Deze vervreemding was er ten tijde van het referendum in 2016, maar het werd verder gestold tussen de komende drie jaar, wat helpt bij het verklaren van Labour’s route in zijn voormalige arbeidersklasse op donderdag. Alex Snowden, een radicale activist in Newcastle, vertelde me dat het kerngevoel van mensen sinds 2019 meer betrokken was geraakt bij hun positie voor of tegen de EU. Hij zei dat Brexit “niet alleen gaat over opvattingen over de EU, maar een breder gevoel van vervreemding en ontwrichting. ‘Een canvasser in het kiesdistrict van Canterbury maakte deze week hetzelfde punt tegen mij en zei dat ze zojuist met enkele verlofkiezers had gesproken en’ het is alsof ondersteuning van Brexit deel uitmaakt van hun identiteit. Ze willen er niet over praten. ”Voor velen hebben de Brexit en de Engelse nationale identiteit de traditionele loyaliteit aan de Labour-partij verenigd en ondergedompeld.

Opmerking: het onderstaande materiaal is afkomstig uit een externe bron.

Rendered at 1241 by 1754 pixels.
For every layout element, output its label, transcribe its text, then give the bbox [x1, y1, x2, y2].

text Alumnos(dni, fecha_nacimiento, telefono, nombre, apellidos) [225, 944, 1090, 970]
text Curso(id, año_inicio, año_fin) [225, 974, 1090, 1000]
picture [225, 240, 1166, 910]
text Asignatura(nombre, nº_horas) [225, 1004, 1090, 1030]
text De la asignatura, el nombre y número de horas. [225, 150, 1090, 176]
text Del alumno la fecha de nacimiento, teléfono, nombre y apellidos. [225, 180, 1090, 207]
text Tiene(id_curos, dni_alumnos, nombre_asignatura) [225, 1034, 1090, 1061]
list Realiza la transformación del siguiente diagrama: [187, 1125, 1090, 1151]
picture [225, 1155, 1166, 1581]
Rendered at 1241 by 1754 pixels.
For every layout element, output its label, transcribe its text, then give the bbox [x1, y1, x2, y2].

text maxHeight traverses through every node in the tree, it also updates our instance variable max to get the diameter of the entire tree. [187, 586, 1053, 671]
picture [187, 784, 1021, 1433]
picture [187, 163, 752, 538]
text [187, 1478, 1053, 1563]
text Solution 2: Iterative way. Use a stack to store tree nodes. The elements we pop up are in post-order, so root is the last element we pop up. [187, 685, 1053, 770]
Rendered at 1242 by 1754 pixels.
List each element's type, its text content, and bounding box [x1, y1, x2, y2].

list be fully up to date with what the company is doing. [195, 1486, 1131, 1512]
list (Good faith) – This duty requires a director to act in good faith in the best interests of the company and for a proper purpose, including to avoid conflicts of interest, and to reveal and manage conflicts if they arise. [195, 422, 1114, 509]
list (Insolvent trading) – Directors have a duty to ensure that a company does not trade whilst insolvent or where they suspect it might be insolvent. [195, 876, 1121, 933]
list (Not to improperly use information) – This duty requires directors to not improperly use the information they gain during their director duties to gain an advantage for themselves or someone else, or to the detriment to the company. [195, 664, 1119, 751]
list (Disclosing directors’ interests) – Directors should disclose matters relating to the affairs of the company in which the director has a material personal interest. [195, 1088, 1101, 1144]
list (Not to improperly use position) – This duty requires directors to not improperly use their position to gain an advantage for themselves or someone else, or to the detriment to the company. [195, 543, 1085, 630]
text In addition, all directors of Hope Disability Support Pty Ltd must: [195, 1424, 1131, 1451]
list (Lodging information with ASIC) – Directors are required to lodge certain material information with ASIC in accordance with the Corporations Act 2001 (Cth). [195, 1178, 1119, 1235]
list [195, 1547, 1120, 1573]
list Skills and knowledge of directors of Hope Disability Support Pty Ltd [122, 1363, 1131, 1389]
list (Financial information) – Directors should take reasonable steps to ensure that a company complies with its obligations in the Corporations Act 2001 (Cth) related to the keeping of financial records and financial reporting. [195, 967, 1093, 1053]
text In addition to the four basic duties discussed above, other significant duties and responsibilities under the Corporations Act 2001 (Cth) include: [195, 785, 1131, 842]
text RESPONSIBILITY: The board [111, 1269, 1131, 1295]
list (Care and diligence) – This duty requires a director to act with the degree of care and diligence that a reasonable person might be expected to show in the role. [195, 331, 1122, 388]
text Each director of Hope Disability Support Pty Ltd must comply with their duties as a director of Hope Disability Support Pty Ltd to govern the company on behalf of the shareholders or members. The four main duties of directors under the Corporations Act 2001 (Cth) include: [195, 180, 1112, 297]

De triomf van het nationalisme was altijd een waarschijnlijke uitkomst van de verkiezingen. De drie partijen die het meest te vieren hadden na de peiling, spreken in de eerste plaats een enkele nationale gemeenschap aan: Sinn Fein in Noord-Ierland, de SNP in Schotland en de conservatieven in Engeland en – uitzonderlijk – in een kleine mate in Wales.
Schotland is niet Catalonië, maar de herhaalde successen van SNP en Sinn Fein zullen zeker de obligaties losmaken die het VK bij elkaar houden. Er zal een moment komen dat mensen in de Britse roestgordel opmerken dat conservatief stemmen hen weinig goed heeft gedaan. Er komen nieuwe crises aan. Ik vermoed dat het niet lang zal duren voordat ik opnieuw troost zal zoeken in het lezen van Verdun of de Wars of the Roses en denk dat de dingen tenminste niet zo slecht zijn.